Calculating the Average Value of Square Spin for a Composite System

[Gvido_Anselmi]

Hello everyone.
Let us consider two fermions whose spin state wave functions are certain (normalized) $\psi_{1}$ and $\psi_{2}$.
So the overall normalized spin state wave function of this system is of the form:

$\psi = (1/\sqrt{2})(\psi_{1} \psi_{2} - \psi_{2} \psi_{1})$

Is there any difference between calculating the total square spin operator $\hat S^{2}$ eigenvalue and the average value of $S^{2}$?

 

[Gvido_Anselmi]

The problem was to calculate average value of $S^2$ for given spin state wave functions of two electrons. Honestly I don't understand the meaning of this problem. We know that total square spin operator's eigenvalues are $S^{2}=S(S+1)$ and take values $0$ or $2$. Eigenvalues of linear Hermitian operator are observables or average values of physical quantities by definition. So what does it mean to take average value of average value or there is something I understand wrong?

 

[JorisL]

I see your confusion.

You are right that the (vector) addition of the individual spins gives us either $S^2=0 \Rightarrow S=0$ or $S^2=2 \Rightarrow S = 1$.
Now these states correspond to the singlet and triplet states of this composite system.
The singlet state has (as the name suggests) 1 state ($S_z$).
But for the triplet state we can have spin along the z-axis $-1,\, 0,\, +1$.

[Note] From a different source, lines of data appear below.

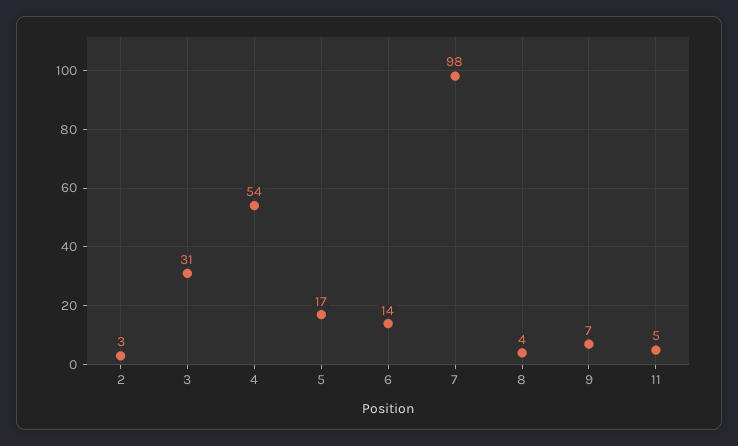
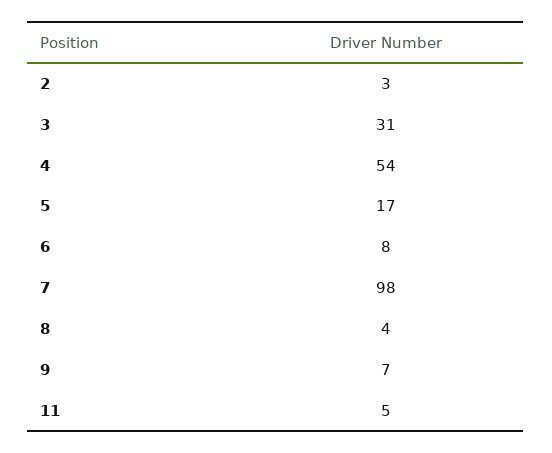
6: 14 -> 8

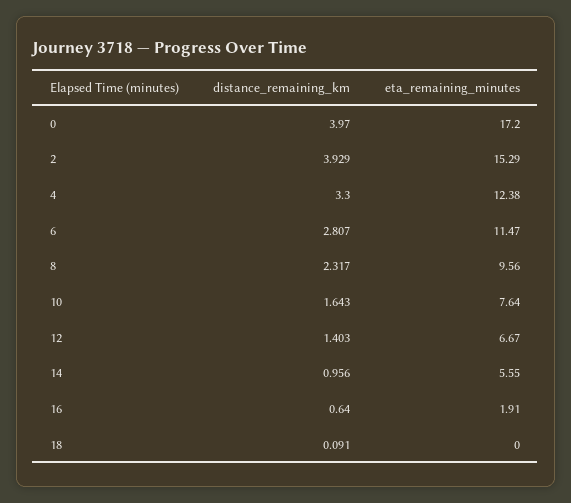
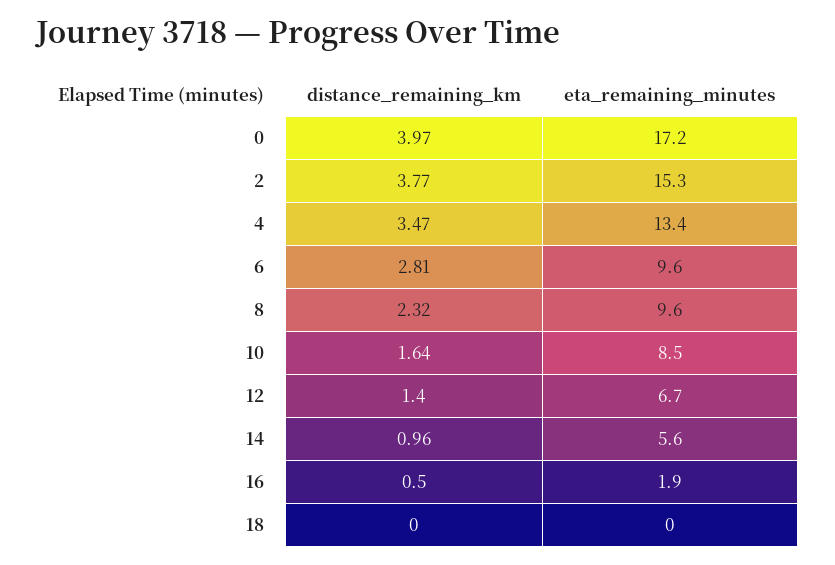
distance_remaining_km, 2: 3.929 -> 3.77
distance_remaining_km, 4: 3.3 -> 3.47
eta_remaining_minutes, 4: 12.38 -> 13.4
eta_remaining_minutes, 6: 11.47 -> 9.6
eta_remaining_minutes, 10: 7.64 -> 8.5
distance_remaining_km, 16: 0.64 -> 0.5
distance_remaining_km, 18: 0.091 -> 0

Now if you say that each of these states is equally probable i.e. the density matrix is proportional to the unit matrix.
In that case $0\leq \langle S^2 \rangle \leq 2$, check that.

 

[Gvido_Anselmi]

The problem was to calculate average value of $\S^2$ for given spin state wave function. Honestly I don't understand the meaning of this problem. We know that total square spin operator's eigenvalues are $S^{2}=S(S+1)$ and take values $0$ or $2$. Eigenvalues of linear Hermitian operator are observables or average values of physical quantities.

I see your confusion.

You are right that the (vector) addition of the individual spins gives us either $S^2=0 \Rightarrow S=0$ or $S^2=2 \Rightarrow S = 1$.
Now these states correspond to the singlet and triplet states of this composite system.
The singlet state has (as the name suggests) 1 state ($S_z$).
But for the triplet state we can have spin along the z-axis $-1,\, 0,\, +1$.

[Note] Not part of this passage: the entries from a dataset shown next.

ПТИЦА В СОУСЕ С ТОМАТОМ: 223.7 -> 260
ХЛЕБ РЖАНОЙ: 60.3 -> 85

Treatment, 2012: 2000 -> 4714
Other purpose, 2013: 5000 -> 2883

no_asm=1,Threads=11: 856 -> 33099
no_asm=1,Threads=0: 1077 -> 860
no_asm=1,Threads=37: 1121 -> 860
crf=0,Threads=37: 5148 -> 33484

Now if you say that each of these states is equally probable i.e. the density matrix is proportional to the unit matrix.
In that case $0\leq \langle S^2 \rangle \leq 2$, check that.

Obvious! I have forgotten that spin-state wave function is not always antisymmetric. In general case we should expand it in a linear combination of antisymmetric (singlet) and symmetric (triplet) parts. I can guess that $S^2=2P$ where $P$ is the norm of triplet state and the proof is not too difficult.
Thank you very much!